=== Excerpted data ===
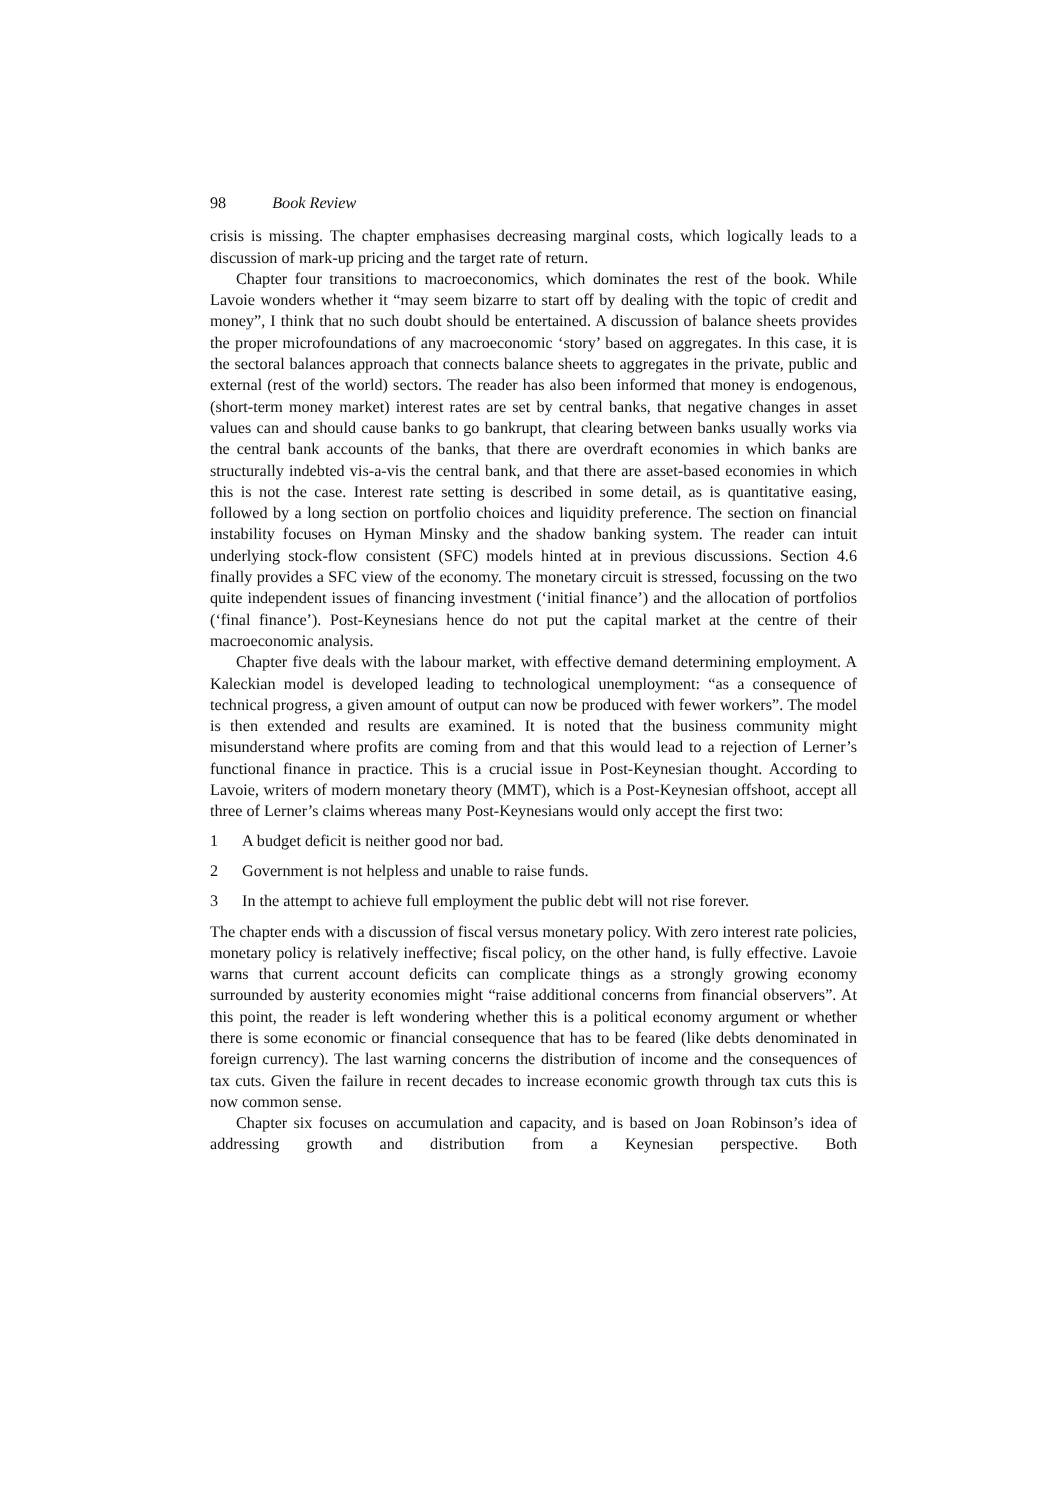98 Book Review
crisis is missing. The chapter emphasises decreasing marginal costs, which logically leads to a discussion of mark-up pricing and the target rate of return.
Chapter four transitions to macroeconomics, which dominates the rest of the book. While Lavoie wonders whether it “may seem bizarre to start off by dealing with the topic of credit and money”, I think that no such doubt should be entertained. A discussion of balance sheets provides the proper microfoundations of any macroeconomic ‘story’ based on aggregates. In this case, it is the sectoral balances approach that connects balance sheets to aggregates in the private, public and external (rest of the world) sectors. The reader has also been informed that money is endogenous, (short-term money market) interest rates are set by central banks, that negative changes in asset values can and should cause banks to go bankrupt, that clearing between banks usually works via the central bank accounts of the banks, that there are overdraft economies in which banks are structurally indebted vis-a-vis the central bank, and that there are asset-based economies in which this is not the case. Interest rate setting is described in some detail, as is quantitative easing, followed by a long section on portfolio choices and liquidity preference. The section on financial instability focuses on Hyman Minsky and the shadow banking system. The reader can intuit underlying stock-flow consistent (SFC) models hinted at in previous discussions. Section 4.6 finally provides a SFC view of the economy. The monetary circuit is stressed, focussing on the two quite independent issues of financing investment (‘initial finance’) and the allocation of portfolios (‘final finance’). Post-Keynesians hence do not put the capital market at the centre of their macroeconomic analysis.
Chapter five deals with the labour market, with effective demand determining employment. A Kaleckian model is developed leading to technological unemployment: “as a consequence of technical progress, a given amount of output can now be produced with fewer workers”. The model is then extended and results are examined. It is noted that the business community might misunderstand where profits are coming from and that this would lead to a rejection of Lerner’s functional finance in practice. This is a crucial issue in Post-Keynesian thought. According to Lavoie, writers of modern monetary theory (MMT), which is a Post-Keynesian offshoot, accept all three of Lerner’s claims whereas many Post-Keynesians would only accept the first two:
1 A budget deficit is neither good nor bad.
2 Government is not helpless and unable to raise funds.
3 In the attempt to achieve full employment the public debt will not rise forever.
The chapter ends with a discussion of fiscal versus monetary policy. With zero interest rate policies, monetary policy is relatively ineffective; fiscal policy, on the other hand, is fully effective. Lavoie warns that current account deficits can complicate things as a strongly growing economy surrounded by austerity economies might “raise additional concerns from financial observers”. At this point, the reader is left wondering whether this is a political economy argument or whether there is some economic or financial consequence that has to be feared (like debts denominated in foreign currency). The last warning concerns the distribution of income and the consequences of tax cuts. Given the failure in recent decades to increase economic growth through tax cuts this is now common sense.
Chapter six focuses on accumulation and capacity, and is based on Joan Robinson’s idea of addressing growth and distribution from a Keynesian perspective. Both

=== Work order ===
Print out all the material word for word but exclude any images.

=== Result ===
98 Book Review
crisis is missing. The chapter emphasises decreasing marginal costs, which logically leads to a discussion of mark-up pricing and the target rate of return.
Chapter four transitions to macroeconomics, which dominates the rest of the book. While Lavoie wonders whether it “may seem bizarre to start off by dealing with the topic of credit and money”, I think that no such doubt should be entertained. A discussion of balance sheets provides the proper microfoundations of any macroeconomic ‘story’ based on aggregates. In this case, it is the sectoral balances approach that connects balance sheets to aggregates in the private, public and external (rest of the world) sectors. The reader has also been informed that money is endogenous, (short-term money market) interest rates are set by central banks, that negative changes in asset values can and should cause banks to go bankrupt, that clearing between banks usually works via the central bank accounts of the banks, that there are overdraft economies in which banks are structurally indebted vis-a-vis the central bank, and that there are asset-based economies in which this is not the case. Interest rate setting is described in some detail, as is quantitative easing, followed by a long section on portfolio choices and liquidity preference. The section on financial instability focuses on Hyman Minsky and the shadow banking system. The reader can intuit underlying stock-flow consistent (SFC) models hinted at in previous discussions. Section 4.6 finally provides a SFC view of the economy. The monetary circuit is stressed, focussing on the two quite independent issues of financing investment (‘initial finance’) and the allocation of portfolios (‘final finance’). Post-Keynesians hence do not put the capital market at the centre of their macroeconomic analysis.
Chapter five deals with the labour market, with effective demand determining employment. A Kaleckian model is developed leading to technological unemployment: “as a consequence of technical progress, a given amount of output can now be produced with fewer workers”. The model is then extended and results are examined. It is noted that the business community might misunderstand where profits are coming from and that this would lead to a rejection of Lerner’s functional finance in practice. This is a crucial issue in Post-Keynesian thought. According to Lavoie, writers of modern monetary theory (MMT), which is a Post-Keynesian offshoot, accept all three of Lerner’s claims whereas many Post-Keynesians would only accept the first two:
1 A budget deficit is neither good nor bad.
2 Government is not helpless and unable to raise funds.
3 In the attempt to achieve full employment the public debt will not rise forever.
The chapter ends with a discussion of fiscal versus monetary policy. With zero interest rate policies, monetary policy is relatively ineffective; fiscal policy, on the other hand, is fully effective. Lavoie warns that current account deficits can complicate things as a strongly growing economy surrounded by austerity economies might “raise additional concerns from financial observers”. At this point, the reader is left wondering whether this is a political economy argument or whether there is some economic or financial consequence that has to be feared (like debts denominated in foreign currency). The last warning concerns the distribution of income and the consequences of tax cuts. Given the failure in recent decades to increase economic growth through tax cuts this is now common sense.
Chapter six focuses on accumulation and capacity, and is based on Joan Robinson’s idea of addressing growth and distribution from a Keynesian perspective. Both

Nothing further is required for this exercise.